The Chinese artificial intelligence startup says that the algorithm outperforms GPT-5.4 and Claude Opus 4.6 across several AI benchmarks.
Each of an LLM’s artificial neurons includes modules called weights that prioritize input data based on relevance. From there, the data is sent to an algorithm called an activation function. It processes the input and then determines whether the output is valuable enough to be shared with other neurons.
Kimi-K2.6 implements an activation function known as the Swish-Gated Linear Unit, or SwiGLU for short. It’s more hardware-efficient than earlier algorithms and simplifies the LLM training process in certain respects. The algorithm has been integrated into several other open-source LLM families besides Kimi, most notably Meta Platforms Inc.’s Llama series.
Kimi-K2.6’s neurons are organized into 384 so-called experts, miniature neural networks that are each optimized for a different set of tasks. When the LLM receives a prompt, it only uses eight experts to generate a response. Reducing the number of neural networks involved in processing user input lowers hardware usage.
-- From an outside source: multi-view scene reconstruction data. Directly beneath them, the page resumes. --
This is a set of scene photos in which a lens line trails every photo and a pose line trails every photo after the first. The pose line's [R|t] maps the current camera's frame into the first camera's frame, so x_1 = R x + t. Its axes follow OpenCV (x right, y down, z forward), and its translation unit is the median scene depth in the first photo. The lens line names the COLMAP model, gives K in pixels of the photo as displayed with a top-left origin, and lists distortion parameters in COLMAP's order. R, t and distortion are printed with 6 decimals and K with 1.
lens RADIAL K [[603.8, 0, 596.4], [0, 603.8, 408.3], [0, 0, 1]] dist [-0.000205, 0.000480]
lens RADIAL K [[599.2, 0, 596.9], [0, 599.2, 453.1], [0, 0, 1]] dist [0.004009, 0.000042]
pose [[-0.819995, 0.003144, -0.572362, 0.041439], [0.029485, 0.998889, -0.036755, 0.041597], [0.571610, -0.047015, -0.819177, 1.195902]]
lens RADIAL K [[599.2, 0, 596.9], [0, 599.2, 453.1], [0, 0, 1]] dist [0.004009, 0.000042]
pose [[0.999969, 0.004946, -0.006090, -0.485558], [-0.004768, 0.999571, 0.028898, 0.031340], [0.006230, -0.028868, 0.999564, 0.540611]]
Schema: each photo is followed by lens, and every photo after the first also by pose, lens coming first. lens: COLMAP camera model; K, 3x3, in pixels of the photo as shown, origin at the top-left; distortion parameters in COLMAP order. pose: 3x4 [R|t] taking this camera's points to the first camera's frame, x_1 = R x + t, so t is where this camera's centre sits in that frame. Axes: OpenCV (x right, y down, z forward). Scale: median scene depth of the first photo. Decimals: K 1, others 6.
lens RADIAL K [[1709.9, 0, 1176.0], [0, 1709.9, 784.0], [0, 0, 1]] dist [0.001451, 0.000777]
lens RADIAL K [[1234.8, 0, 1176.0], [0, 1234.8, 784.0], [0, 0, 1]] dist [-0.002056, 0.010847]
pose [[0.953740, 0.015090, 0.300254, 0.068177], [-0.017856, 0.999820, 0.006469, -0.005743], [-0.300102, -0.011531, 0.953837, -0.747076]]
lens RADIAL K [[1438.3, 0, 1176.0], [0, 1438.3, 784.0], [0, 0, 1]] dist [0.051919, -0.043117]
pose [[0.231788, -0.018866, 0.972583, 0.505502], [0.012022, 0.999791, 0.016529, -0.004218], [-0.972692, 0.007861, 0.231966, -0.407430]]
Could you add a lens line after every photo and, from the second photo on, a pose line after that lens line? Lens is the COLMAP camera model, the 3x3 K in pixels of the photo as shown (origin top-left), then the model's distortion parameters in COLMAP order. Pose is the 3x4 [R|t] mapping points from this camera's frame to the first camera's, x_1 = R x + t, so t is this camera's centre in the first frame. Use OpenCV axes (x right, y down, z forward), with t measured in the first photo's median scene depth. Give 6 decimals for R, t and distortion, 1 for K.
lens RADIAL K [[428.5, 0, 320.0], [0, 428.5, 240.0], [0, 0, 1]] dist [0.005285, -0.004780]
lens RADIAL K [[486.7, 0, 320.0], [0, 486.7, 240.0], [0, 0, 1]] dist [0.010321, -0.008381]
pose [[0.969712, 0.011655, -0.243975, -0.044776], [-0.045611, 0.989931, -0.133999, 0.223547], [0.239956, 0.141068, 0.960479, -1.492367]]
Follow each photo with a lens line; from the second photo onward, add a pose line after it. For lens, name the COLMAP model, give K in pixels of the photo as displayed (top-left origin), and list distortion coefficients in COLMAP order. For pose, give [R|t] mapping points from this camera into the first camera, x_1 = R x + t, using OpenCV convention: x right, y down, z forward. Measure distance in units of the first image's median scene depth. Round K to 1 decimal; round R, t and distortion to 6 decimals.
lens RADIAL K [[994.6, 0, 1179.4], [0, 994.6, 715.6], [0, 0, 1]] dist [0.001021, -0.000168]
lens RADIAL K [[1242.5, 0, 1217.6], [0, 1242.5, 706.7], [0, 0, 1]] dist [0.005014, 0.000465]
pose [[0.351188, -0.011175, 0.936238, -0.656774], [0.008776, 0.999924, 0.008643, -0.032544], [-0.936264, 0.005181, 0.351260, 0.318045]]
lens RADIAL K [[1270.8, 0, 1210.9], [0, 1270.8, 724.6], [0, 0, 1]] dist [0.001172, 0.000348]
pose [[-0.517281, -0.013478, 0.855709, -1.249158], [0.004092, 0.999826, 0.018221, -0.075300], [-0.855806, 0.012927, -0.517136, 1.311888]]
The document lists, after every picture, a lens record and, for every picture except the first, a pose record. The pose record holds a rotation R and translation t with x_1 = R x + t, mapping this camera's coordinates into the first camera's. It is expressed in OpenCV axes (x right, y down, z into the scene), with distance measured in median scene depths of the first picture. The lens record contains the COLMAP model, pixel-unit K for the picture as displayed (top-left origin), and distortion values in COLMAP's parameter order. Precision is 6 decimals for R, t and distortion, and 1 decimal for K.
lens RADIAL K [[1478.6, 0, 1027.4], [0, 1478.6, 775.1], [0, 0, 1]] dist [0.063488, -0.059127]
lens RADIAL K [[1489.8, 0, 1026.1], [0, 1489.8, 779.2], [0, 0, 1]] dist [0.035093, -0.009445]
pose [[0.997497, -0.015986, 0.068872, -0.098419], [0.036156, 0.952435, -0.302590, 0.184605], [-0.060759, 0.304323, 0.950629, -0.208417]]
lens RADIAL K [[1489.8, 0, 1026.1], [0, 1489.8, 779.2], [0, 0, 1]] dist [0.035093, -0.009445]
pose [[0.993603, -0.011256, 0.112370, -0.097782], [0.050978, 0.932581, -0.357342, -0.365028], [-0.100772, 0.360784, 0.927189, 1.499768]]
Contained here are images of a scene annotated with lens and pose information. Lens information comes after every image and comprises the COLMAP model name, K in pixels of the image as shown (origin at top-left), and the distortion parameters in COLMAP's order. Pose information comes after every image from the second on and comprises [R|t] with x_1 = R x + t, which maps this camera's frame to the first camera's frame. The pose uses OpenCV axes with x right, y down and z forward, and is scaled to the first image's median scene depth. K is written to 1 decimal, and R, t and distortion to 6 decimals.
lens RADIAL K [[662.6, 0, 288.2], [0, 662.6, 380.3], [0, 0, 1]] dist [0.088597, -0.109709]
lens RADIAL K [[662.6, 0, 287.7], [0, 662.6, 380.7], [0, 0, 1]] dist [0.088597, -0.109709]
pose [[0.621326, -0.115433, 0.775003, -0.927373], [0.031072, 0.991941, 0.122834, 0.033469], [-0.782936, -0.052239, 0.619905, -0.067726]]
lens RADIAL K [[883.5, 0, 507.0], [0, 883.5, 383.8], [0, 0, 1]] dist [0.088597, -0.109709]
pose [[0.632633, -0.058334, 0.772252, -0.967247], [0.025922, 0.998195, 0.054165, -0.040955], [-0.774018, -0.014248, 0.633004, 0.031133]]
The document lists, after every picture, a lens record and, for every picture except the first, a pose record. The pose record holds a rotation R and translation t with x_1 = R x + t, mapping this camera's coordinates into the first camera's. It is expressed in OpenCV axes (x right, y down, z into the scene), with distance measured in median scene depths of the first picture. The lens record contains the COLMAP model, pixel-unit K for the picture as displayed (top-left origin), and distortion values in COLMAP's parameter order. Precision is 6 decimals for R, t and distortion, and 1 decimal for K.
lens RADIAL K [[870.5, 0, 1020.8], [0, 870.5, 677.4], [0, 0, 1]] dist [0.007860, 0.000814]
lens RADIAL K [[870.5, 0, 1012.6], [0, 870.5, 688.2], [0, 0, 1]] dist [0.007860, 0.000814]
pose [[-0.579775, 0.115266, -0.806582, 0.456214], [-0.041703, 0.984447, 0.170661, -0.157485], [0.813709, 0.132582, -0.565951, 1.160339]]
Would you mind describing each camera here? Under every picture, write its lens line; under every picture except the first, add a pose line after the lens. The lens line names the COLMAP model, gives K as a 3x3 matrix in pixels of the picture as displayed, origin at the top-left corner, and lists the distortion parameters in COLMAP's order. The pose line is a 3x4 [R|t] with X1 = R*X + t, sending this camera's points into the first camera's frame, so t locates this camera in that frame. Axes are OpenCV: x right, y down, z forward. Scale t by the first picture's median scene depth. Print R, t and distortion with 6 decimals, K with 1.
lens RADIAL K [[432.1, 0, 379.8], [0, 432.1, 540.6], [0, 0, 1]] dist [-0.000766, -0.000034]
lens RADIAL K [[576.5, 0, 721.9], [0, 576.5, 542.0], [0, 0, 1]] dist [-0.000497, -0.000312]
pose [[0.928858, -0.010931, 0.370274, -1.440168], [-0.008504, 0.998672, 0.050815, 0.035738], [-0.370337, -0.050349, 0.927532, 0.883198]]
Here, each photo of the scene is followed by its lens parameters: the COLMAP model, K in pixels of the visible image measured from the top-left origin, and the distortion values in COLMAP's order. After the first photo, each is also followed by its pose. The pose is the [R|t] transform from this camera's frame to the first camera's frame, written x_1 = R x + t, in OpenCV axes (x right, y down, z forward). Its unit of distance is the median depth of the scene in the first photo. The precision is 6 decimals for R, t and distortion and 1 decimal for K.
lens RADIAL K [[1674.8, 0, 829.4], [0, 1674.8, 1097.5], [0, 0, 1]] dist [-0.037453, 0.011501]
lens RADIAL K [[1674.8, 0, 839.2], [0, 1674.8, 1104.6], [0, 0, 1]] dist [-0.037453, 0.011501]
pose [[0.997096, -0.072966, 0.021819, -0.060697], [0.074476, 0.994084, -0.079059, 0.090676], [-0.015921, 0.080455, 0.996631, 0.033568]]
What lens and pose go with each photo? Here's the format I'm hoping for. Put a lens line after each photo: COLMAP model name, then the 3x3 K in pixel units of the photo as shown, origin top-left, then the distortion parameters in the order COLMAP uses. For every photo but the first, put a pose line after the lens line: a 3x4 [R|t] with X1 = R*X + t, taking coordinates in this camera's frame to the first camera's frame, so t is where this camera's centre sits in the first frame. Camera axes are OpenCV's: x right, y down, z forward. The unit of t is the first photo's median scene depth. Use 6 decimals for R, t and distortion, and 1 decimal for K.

Kimi-K2.6’s neural networks use a technology called MLA, or multi-head latent attention, to identify the most important part of a prompt. It’s a more hardware-efficient version of the standard attention mechanism found in LLMs. The technology works the same way, except that it compresses the data it processes into a lightweight mathematical representation to reduce hardware requirements.
Kimi-K2.6’s neural networks are supported by a vision encoder with 400 million parameters. It turns images into embeddings, mathematical representations that the LLM can more easily understand. The vision encoder enables Kimi-K2.6 to process not only text prompts but also multimedia input.
According to Moonshot AI, the model can turn simple user instructions and interface sketches into complete websites. When the LLM is given a more complex, time-consuming task, it can launch as many as 300 agents to speed up the workflow. The agents break down a task into substeps and perform them in parallel, which is faster than completing them one after one another.
Kimi-K2.6 can optionally loop in human workers using a feature called claw groups. According to Moonshot AI, it enables the LLM to split the work involved in a project between humans and agents. Kimi-K.26 is also better than its predecessor at certain other tasks, including Rust development. Rust is a low-level language with a complex syntax that is mainly used to program connected devices.
Moonshot AI compared Kim-K.26 to GPT-5.4 and Claude Opus 4.6 across more than two dozen popular benchmarks. According to the company, its algorithm bested the two frontier LLMs or came within a few percentage points of their scores in most tests.
One of the evaluations that Kim-K.26 completed more effectively is HLE-Full, which ranks among the AI ecosystem’s most difficult benchmarks. It comprises about 2,500 doctorate-level questions spanning more than 100 academic fields. Kim-K.26 scored 54 while Opus 4.6 and GPT 5.4 earned 53 and 52.1 points, respectively.